A century ago, of course, the reaction was more animated. From the Georgian era until after the First World War, heated arguments about the values and injustices of establishment dominated the nation’s attention. Many challenged Anglicanism’s privileged status and marched in protest. First the Church of Ireland was disestablished in 1869, after pressure from Roman Catholics. In 1920 disestablishment reached Wales, after pressure from Nonconformists. There the campaign stalled. Subsequent debate has been mostly a quiet internal Anglican affair, with silence since the Chadwick Commission report, Church and State, more than thirty-five years ago. As Archbishop of Wales, Rowan Williams made friendly noises towards the disestablishment cause, but since being translated to Canterbury in 2003 he has toed the line of his predecessors.

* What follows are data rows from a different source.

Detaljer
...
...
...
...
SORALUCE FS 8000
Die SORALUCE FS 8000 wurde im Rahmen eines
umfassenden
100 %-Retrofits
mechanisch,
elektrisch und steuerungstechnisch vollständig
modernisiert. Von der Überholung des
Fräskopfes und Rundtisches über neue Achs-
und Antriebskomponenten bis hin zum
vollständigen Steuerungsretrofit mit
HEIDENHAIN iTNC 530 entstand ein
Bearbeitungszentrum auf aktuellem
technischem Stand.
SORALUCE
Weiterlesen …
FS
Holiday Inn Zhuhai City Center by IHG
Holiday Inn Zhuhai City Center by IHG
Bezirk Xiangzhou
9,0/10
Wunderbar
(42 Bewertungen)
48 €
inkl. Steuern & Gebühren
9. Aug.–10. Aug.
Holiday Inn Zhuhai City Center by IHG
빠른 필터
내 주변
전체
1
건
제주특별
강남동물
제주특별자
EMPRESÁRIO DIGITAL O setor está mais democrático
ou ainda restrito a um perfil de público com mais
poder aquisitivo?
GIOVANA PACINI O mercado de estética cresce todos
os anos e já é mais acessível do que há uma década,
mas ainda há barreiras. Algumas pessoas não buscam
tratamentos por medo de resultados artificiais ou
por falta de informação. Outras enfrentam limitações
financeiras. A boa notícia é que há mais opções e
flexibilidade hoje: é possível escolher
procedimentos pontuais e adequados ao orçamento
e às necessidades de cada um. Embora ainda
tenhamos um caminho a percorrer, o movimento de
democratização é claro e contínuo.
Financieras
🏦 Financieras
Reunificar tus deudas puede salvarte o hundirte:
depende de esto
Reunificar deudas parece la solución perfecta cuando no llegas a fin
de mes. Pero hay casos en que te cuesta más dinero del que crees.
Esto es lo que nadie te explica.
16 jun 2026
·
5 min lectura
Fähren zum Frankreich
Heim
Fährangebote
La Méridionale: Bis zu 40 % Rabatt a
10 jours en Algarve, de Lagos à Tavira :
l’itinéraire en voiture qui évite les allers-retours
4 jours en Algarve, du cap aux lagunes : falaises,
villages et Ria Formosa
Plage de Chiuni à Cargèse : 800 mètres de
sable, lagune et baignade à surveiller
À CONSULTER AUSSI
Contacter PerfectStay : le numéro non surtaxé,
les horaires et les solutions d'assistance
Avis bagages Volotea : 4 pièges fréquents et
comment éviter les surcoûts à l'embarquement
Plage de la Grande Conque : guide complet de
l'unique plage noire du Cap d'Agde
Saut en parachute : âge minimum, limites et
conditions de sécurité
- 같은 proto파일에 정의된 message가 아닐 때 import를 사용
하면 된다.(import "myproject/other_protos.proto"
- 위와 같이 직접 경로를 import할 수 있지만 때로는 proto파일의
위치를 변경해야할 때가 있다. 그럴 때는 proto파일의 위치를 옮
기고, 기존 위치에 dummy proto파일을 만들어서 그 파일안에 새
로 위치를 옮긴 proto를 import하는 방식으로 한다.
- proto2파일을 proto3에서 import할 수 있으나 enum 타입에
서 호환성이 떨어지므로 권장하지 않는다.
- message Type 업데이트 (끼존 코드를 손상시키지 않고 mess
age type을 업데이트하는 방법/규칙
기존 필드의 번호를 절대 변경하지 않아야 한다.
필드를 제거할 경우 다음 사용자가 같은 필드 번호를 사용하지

Paul Weller attempts to inject some fresh energy into the debate, though this dense small-print academic monograph may not be the best strategy for raising our excitement levels. His main argument is that now is a ‘time for change’ when we need to grasp the nettle and renegotiate the relationships. Massive social, political and religious developments over the last generation make disestablishment now both more thinkable and more possible. Weller has been writing on these themes for a quarter of a century and brings all his experience to bear. He admits that the book is part of his own personal and professional journey, in which inter-faith dialogue and issues of racial justice play a prominent part. He is a Baptist Christian by theological training, and currently serves as a deacon in a local Baptist congregation. His passion for justice, his sympathy for non-Christian faiths, and his Baptist background, with its ‘theologically rooted commitment to religious liberty’ (39), are all an evident part of the book’s tapestry.

Weller appeals for a theory of establishment grounded in reality, rooted in an empirically based understanding of our present socio-religious context in England. We no longer live in the sixteenth century! Drawing heavily on the 2001 census and recent church survey statistics, he demonstrates that Anglicans form a tiny minority in the present religious landscape, where secularism and pluralism are now dominant features. Therefore the establishment of the Church of England (C of E), he argues, is fundamentally unjust and breeds discrimination. Anglican privilege is enshrined in ‘collective worship’ in our schools and the existence of ‘faith schools’ (like the local C of E village primary) where Anglicans have the major stake. There are Anglican chaplains in prisons, the health service, the armed forces, colleges and Universities. Anglican bishops sit as ‘lords spiritual’ in the House of Lords, influencing national policy. The blasphemy laws are biased towards Christianity. These are ‘endemic and structurally embedded forms of discrimination’, protests Weller, reinforced by the establishment of the Church of England. Pulling no punches, he labels it as nothing less than ‘institutional religionism’ (147).

This is a weighty and patiently-researched thesis, which will be well-received by the Inter Faith Network. However, for the Christian reader (Anglican or not) it raises a persistent and niggling question, which Weller refuses to explore. Is there, or should there be, a distinctively Christian approach to the relationship between religion, state and society? Why should those who favour the gospel not welcome institutions that favour the gospel? How would this book have been different if written by a Muslim or a Sikh or a Baha’i?


Andrew Atherstone

Andrew Atherstone is tutor in history and doctrine, and Latimer research fellow, at Wycliffe Hall, Oxford.